• _ABOUT THIS EXERCISE_:
From the first line through the last, transcribe the listing word for word.

• _EXERCISE DATA_:
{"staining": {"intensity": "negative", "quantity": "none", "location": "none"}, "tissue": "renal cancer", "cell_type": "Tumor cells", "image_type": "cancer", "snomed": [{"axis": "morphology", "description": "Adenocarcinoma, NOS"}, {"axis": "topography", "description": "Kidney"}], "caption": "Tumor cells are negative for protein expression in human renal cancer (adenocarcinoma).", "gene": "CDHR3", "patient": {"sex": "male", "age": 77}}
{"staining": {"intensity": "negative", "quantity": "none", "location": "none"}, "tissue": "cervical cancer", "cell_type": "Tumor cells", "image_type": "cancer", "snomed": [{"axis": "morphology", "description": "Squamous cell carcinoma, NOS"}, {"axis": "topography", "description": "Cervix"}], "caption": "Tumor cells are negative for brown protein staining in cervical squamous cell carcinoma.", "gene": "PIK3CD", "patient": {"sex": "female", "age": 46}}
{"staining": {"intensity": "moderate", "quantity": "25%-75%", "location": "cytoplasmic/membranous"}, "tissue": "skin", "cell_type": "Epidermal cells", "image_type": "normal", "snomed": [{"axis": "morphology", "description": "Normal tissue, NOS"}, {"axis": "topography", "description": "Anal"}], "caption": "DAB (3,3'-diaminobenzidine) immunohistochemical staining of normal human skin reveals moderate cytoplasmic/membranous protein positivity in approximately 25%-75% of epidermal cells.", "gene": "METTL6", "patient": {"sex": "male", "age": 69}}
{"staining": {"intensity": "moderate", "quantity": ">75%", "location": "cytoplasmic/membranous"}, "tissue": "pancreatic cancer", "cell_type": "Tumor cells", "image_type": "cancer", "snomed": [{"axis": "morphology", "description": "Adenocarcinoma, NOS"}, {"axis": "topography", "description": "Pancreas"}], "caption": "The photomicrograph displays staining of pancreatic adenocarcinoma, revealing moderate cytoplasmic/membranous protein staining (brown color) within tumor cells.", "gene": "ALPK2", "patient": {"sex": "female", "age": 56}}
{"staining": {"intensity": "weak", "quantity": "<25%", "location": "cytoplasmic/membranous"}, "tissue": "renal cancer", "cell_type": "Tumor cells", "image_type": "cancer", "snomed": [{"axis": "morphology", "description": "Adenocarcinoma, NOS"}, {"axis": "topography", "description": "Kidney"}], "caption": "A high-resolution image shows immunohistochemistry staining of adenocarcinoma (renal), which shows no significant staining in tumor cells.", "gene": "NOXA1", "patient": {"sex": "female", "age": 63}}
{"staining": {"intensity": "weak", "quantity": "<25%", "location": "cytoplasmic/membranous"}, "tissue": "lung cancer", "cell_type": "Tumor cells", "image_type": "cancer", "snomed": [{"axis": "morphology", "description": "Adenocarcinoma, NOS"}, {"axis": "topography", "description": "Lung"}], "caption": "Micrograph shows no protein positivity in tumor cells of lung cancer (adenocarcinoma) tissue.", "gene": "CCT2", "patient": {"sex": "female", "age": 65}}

• _RESULT_:
{"staining": {"intensity": "negative", "quantity": "none", "location": "none"}, "tissue": "renal cancer", "cell_type": "Tumor cells", "image_type": "cancer", "snomed": [{"axis": "morphology", "description": "Adenocarcinoma, NOS"}, {"axis": "topography", "description": "Kidney"}], "caption": "Tumor cells are negative for protein expression in human renal cancer (adenocarcinoma).", "gene": "CDHR3", "patient": {"sex": "male", "age": 77}}
{"staining": {"intensity": "negative", "quantity": "none", "location": "none"}, "tissue": "cervical cancer", "cell_type": "Tumor cells", "image_type": "cancer", "snomed": [{"axis": "morphology", "description": "Squamous cell carcinoma, NOS"}, {"axis": "topography", "description": "Cervix"}], "caption": "Tumor cells are negative for brown protein staining in cervical squamous cell carcinoma.", "gene": "PIK3CD", "patient": {"sex": "female", "age": 46}}
{"staining": {"intensity": "moderate", "quantity": "25%-75%", "location": "cytoplasmic/membranous"}, "tissue": "skin", "cell_type": "Epidermal cells", "image_type": "normal", "snomed": [{"axis": "morphology", "description": "Normal tissue, NOS"}, {"axis": "topography", "description": "Anal"}], "caption": "DAB (3,3'-diaminobenzidine) immunohistochemical staining of normal human skin reveals moderate cytoplasmic/membranous protein positivity in approximately 25%-75% of epidermal cells.", "gene": "METTL6", "patient": {"sex": "male", "age": 69}}
{"staining": {"intensity": "moderate", "quantity": ">75%", "location": "cytoplasmic/membranous"}, "tissue": "pancreatic cancer", "cell_type": "Tumor cells", "image_type": "cancer", "snomed": [{"axis": "morphology", "description": "Adenocarcinoma, NOS"}, {"axis": "topography", "description": "Pancreas"}], "caption": "The photomicrograph displays staining of pancreatic adenocarcinoma, revealing moderate cytoplasmic/membranous protein staining (brown color) within tumor cells.", "gene": "ALPK2", "patient": {"sex": "female", "age": 56}}
{"staining": {"intensity": "weak", "quantity": "<25%", "location": "cytoplasmic/membranous"}, "tissue": "renal cancer", "cell_type": "Tumor cells", "image_type": "cancer", "snomed": [{"axis": "morphology", "description": "Adenocarcinoma, NOS"}, {"axis": "topography", "description": "Kidney"}], "caption": "A high-resolution image shows immunohistochemistry staining of adenocarcinoma (renal), which shows no significant staining in tumor cells.", "gene": "NOXA1", "patient": {"sex": "female", "age": 63}}
{"staining": {"intensity": "weak", "quantity": "<25%", "location": "cytoplasmic/membranous"}, "tissue": "lung cancer", "cell_type": "Tumor cells", "image_type": "cancer", "snomed": [{"axis": "morphology", "description": "Adenocarcinoma, NOS"}, {"axis": "topography", "description": "Lung"}], "caption": "Micrograph shows no protein positivity in tumor cells of lung cancer (adenocarcinoma) tissue.", "gene": "CCT2", "patient": {"sex": "female", "age": 65}}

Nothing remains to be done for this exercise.